The floor, for both the opener Shhnow, and headliner Stizz, is medium. At best 30% full, and it reluctantly dawns on me that perhaps, at least sometimes, the editors I’m pitching to are smarter than I am and see things I either can’t see or refuse to acknowledge. Like most of the rap shows I’ve ever been to in Brooklyn, the crowd is predominantly male, nodding in unison, tirelessly keeping arms waving in the air, synced to every lyric both Shhnow and Stizz deliver.
With the possible exception of the many New York v. Boston sporting events I’ve attended in my life, I’ve never been in a space packed with more dudes in C’s button downs, Sox bullpen jackets, and Pats jerseys. It’s a crowd with intention. They know what they’re here for. They’re an easy bunch to make sport of, but something that can’t be criticized was their very real and tangible love. I would guess at least a handful of those grungy Boston rap dudes, those walking marks, would tell you that Friday was the best night of their young lives, and really mean it.
For certain artists, particularly these artists in Bushwick on this night, a degree of obscurity can work as a filter, cheese cloth lining a fine mesh sieve. It reaps wheat from chaff, removes the impurities: the casuals, the rubberneckers gawking at a spectacle with no emotional attachment, the “haters”, leaving only people who are there, not because they want to be, but because they have to be.
The idea of the cultural monolith is dead in our increasingly atomized and polarized country, but as I watched the show and its fervent revelers, I wondered, what if the margins of culture have become a more comfortable and enjoyable plane of existence? It’s antithetical to a modern reading of American fame and capitalism, but I thought about our lunch hours earlier, then watched each artist on stage, being showered by unqualified love and adoration by their collective fanbase in a show that won’t be covered breathlessly by every major culture outlet in the city, trying out a number of sensationlized idiotic takes. I couldn’t help but feel that in fact, to be stage left, just apart from rap and culture’s central dialogue, is the true desirable position we’re all missing.

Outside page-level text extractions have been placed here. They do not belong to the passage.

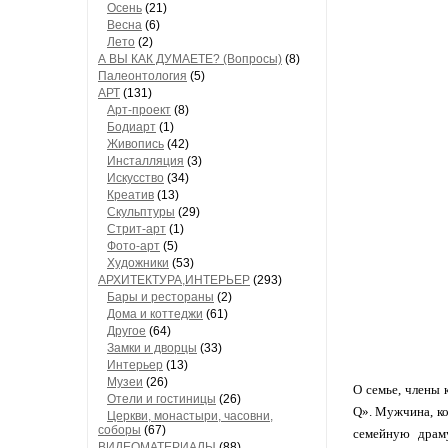
Осень
(21)
Весна
(6)
Лето
(2)
А ВЫ КАК ДУМАЕТЕ? (Вопросы)
(8)
Палеонтология
(5)
АРТ
(131)
Арт-проект
(8)
Бодиарт
(1)
Живопись
(42)
Инсталляция
(3)
Искусство
(34)
Креатив
(13)
Скульптуры
(29)
Стрит-арт
(1)
Фото-арт
(5)
Художники
(53)
АРХИТЕКТУРА,ИНТЕРЬЕР
(293)
Бары и рестораны
(2)
Дома и коттеджи
(61)
Другое
(64)
Замки и дворцы
(33)
Интерьер
(13)
Музеи
(26)
О семье, члены 
Отели и гостиницы
(26)
Q». Мужчина, ко
Церкви, монастыри, часовни,
соборы
(67)
семейную драм
ВИДЕОМАТЕРИАЛЫ
(88)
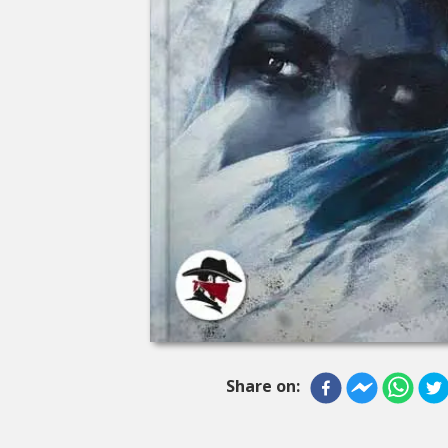
Share on:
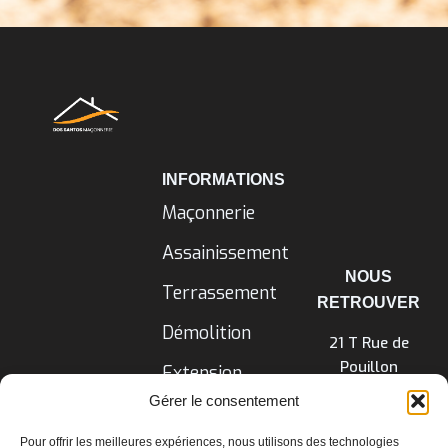
INFORMATIONS
Maçonnerie
Assainissement
NOUS
Terrassement
RETROUVER
Démolition
21 T Rue de
Pouillon
Extension
Maison
06 42 69 04 47
Gérer le consentement
Construction
Contactez-nous
Pour offrir les meilleures expériences, nous utilisons des technologies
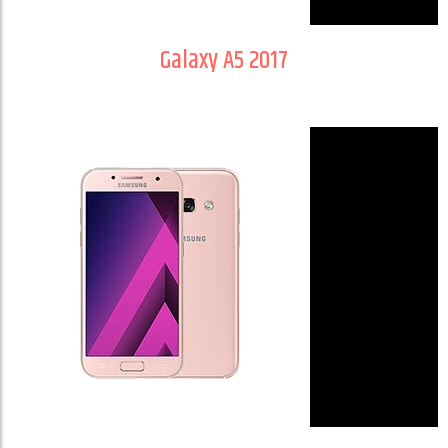
Galaxy A5 2017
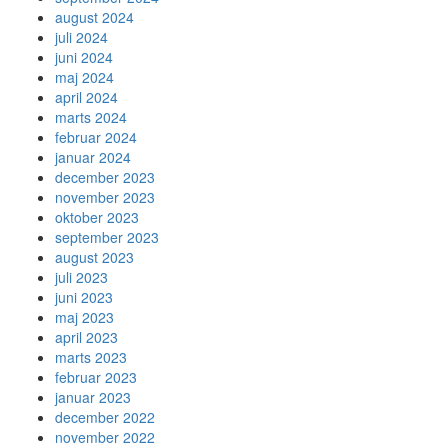
august 2024
juli 2024
juni 2024
maj 2024
april 2024
marts 2024
februar 2024
januar 2024
december 2023
november 2023
oktober 2023
september 2023
august 2023
juli 2023
juni 2023
maj 2023
april 2023
marts 2023
februar 2023
januar 2023
december 2022
november 2022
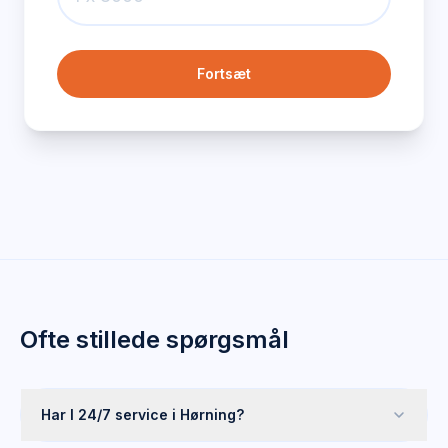
Fortsæt
Ofte stillede spørgsmål
Har I 24/7 service i Hørning?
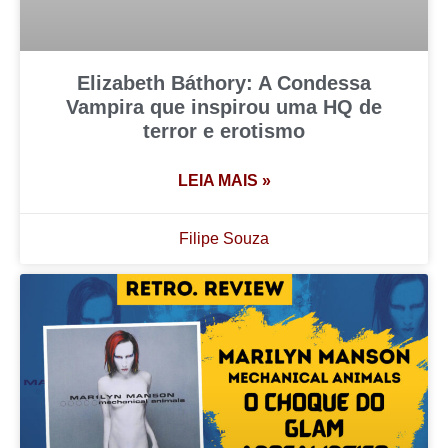
Elizabeth Báthory: A Condessa
Vampira que inspirou uma HQ de
terror e erotismo
LEIA MAIS »
Filipe Souza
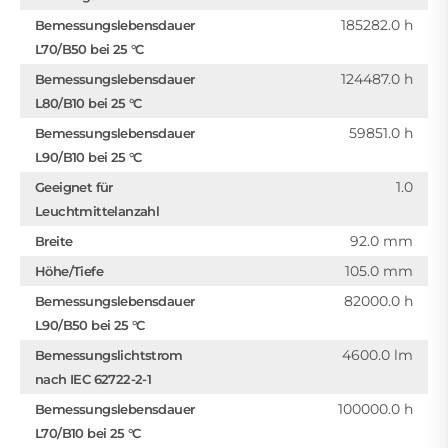
185282.0 h
Bemessungslebensdauer
L70/B50 bei 25 °C
124487.0 h
Bemessungslebensdauer
L80/B10 bei 25 °C
59851.0 h
Bemessungslebensdauer
L90/B10 bei 25 °C
1.0
Geeignet für
Leuchtmittelanzahl
92.0 mm
Breite
105.0 mm
Höhe/Tiefe
82000.0 h
Bemessungslebensdauer
L90/B50 bei 25 °C
4600.0 lm
Bemessungslichtstrom
nach IEC 62722-2-1
100000.0 h
Bemessungslebensdauer
L70/B10 bei 25 °C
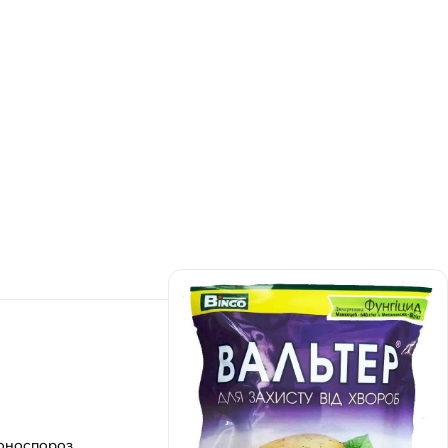
роноспороз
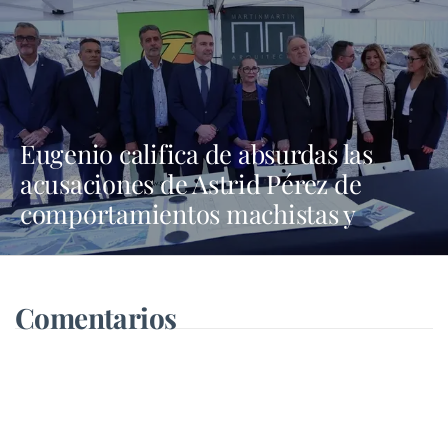
Eugenio califica de absurdas las
acusaciones de Astrid Pérez de
comportamientos machistas y
asegura que busca una presencia en
los medios que no tiene
Comentarios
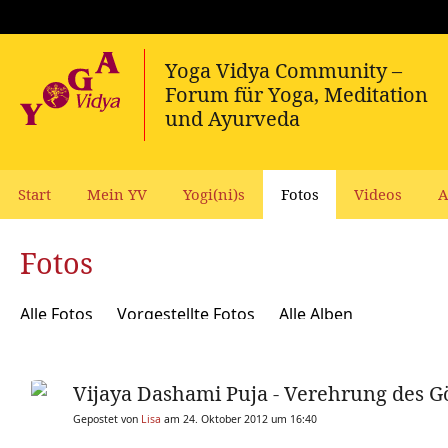
Start
Mein YV
Yogi(ni)s
Fotos
Videos
A
Fotos
Alle Fotos
Vorgestellte Fotos
Alle Alben
Vijaya Dashami Puja - Verehrung des G
Gepostet von
Lisa
am 24. Oktober 2012 um 16:40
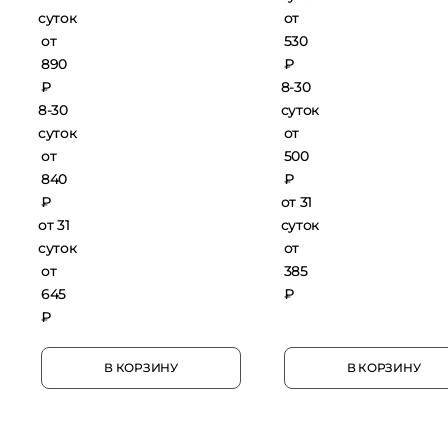
суток
от
от
530
890
₽
₽
8-30
8-30
суток
суток
от
от
500
840
₽
₽
от 31
от 31
суток
суток
от
от
385
645
₽
₽
В КОРЗИНУ
В КОРЗИНУ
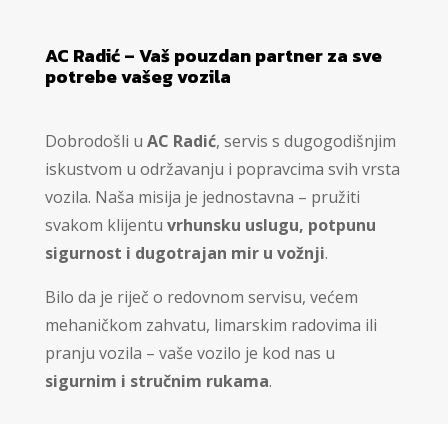
AC Radić – Vaš pouzdan partner za sve
potrebe vašeg vozila
Dobrodošli u
AC Radić
, servis s dugogodišnjim
iskustvom u održavanju i popravcima svih vrsta
vozila. Naša misija je jednostavna – pružiti
svakom klijentu
vrhunsku uslugu, potpunu
sigurnost i dugotrajan mir u vožnji
.
Bilo da je riječ o redovnom servisu, većem
mehaničkom zahvatu, limarskim radovima ili
pranju vozila – vaše vozilo je kod nas u
sigurnim i stručnim rukama
.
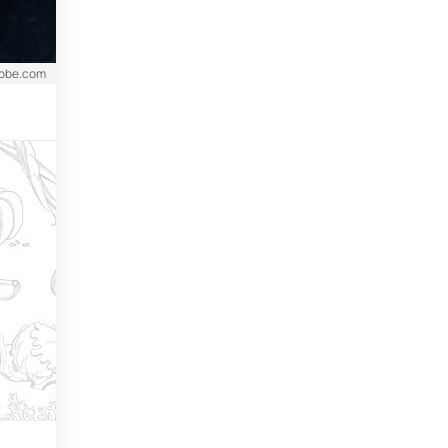
dobe.com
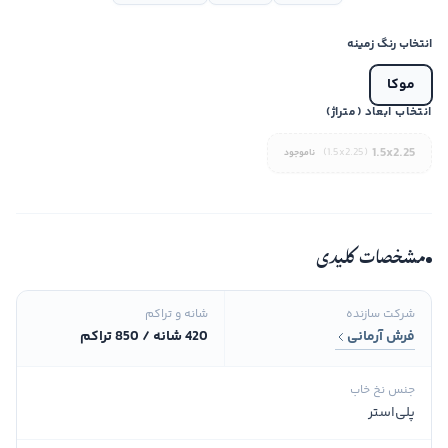
انتخاب رنگ زمینه
موکا
انتخاب ابعاد (متراژ)
1.5x2.25
(1.5x2.25)
ناموجود
مشخصات کلیدی
شرکت سازنده
شانه و تراکم
فرش آرمانی
420 شانه / 850 تراکم
جنس نخ خاب
پلی‌استر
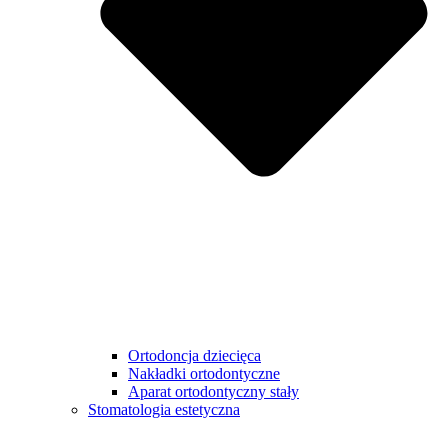
Ortodoncja dziecięca
Nakładki ortodontyczne
Aparat ortodontyczny stały
Stomatologia estetyczna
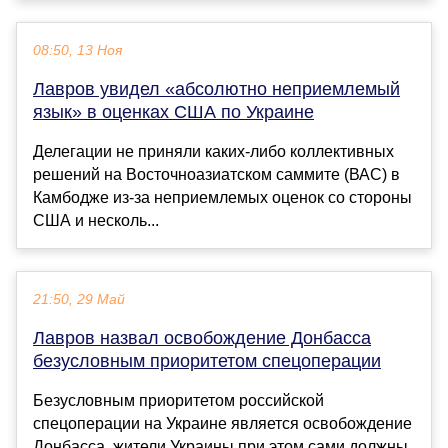
08:50, 13 Ноя
Лавров увидел «абсолютно неприемлемый
язык» в оценках США по Украине
Делегации не приняли каких-либо коллективных
решений на Восточноазиатском саммите (ВАС) в
Камбодже из-за неприемлемых оценок со стороны
США и несколь...
21:50, 29 Май
Лавров назвал освобождение Донбасса
безусловным приоритетом спецоперации
Безусловным приоритетом российской
спецоперации на Украине является освобождение
Донбасса, жители Украины при этом сами должны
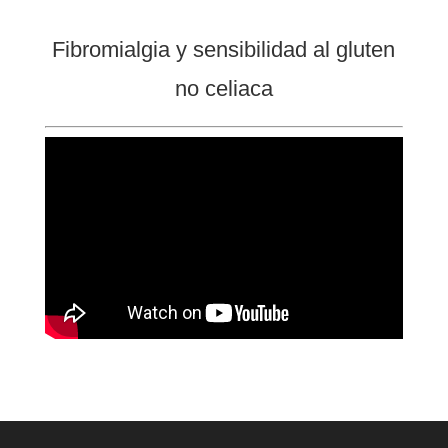
Fibromialgia y sensibilidad al gluten
no celiaca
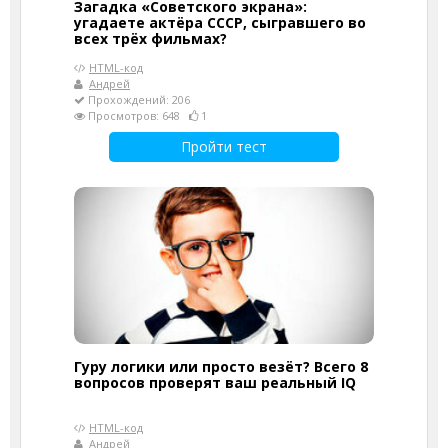
Загадка «Советского экрана»:
угадаете актёра СССР, сыгравшего во
всех трёх фильмах?
HTML-код
Андрей
Прохождений: 206
Просмотров: 648
1
Пройти тест
Гуру логики или просто везёт? Всего 8
вопросов проверят ваш реальный IQ
HTML-код
Андрей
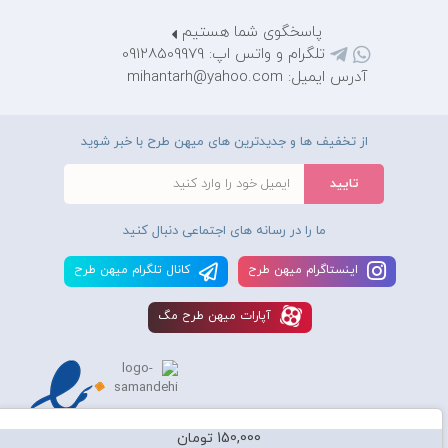
پاسخگوی شما هستیم
تلگرام و واتس اپ: 09128509979
آدرس ایمیل: mihantarh@yahoo.com
از تخفیف ها و جدیدترین های میهن طرح با خبر شوید
ما را در رسانه های اجتماعی دنبال کنید
اينستاگرام ميهن طرح
کانال تلگرام ميهن طرح
آپارات ميهن طرح مگ
150,000 تومان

There’s no hand wringing over what this all means, or what this is all for. They’re two moderately successful rappers with impeccable Q ratings, who have made a career off swag rap, which in and of itself has always been a rather joyful, language obsessed, technician’s interpretation of the medium. It’s a style that was engineered to attract nerds and vibe hunters, feel-great weed smoke and head knock music, and that was very much indicative of the room I found myself in that Friday evening.
Stizz is a slight figure who imposes a major presence on stage, a performer who shows his years of major label polish. He was bouncing to his cacophonous beats, commanding the room in a way that few rappers even attempt to anymore. There was only a DJ behind him playing his tracks, loud but not drowning his vocals, and there was Tony, who opened, then after a few blunts, joined Stizz on stage, not to perform or hold a mic, just to serve as a silhouette vibing in the background, there not for us, or even Stizz, but himself, enjoying the show and showing silent support for his friend.
Stizz stalked the stage decorated with a Jesus piece, crowned by a Red Sox hat with a Trini flag patched over an ear. After the show, I’d ask both Stizz and Tony how they felt about the crowd and their performances. They told me they were happy to be in New York, happy to get reps in, and happy to simply be here in the world, getting paid to perform. And perhaps they were being honest.
But many years from now, what I’ll remember is the great Cousin Stizz, a consummate professional, tearing down this small venue in the middle of nowhere in northeast Brooklyn, feeding his few, intensely loyal fans nothing but energy and oxygen.
I close my eyes and there’s his electric visage, perched with a knee up on a speaker, spitting with aggression into the mic then taking a beat, looking out over his dominion triumphantly, doing what he loves. He doesn’t know it yet, but he’ll never again be as young, or as powerful, or as good as he is at this moment. Right now, I can see his white shirt, and the glittering fronts shielding his wide smile, cast gold in the golden light.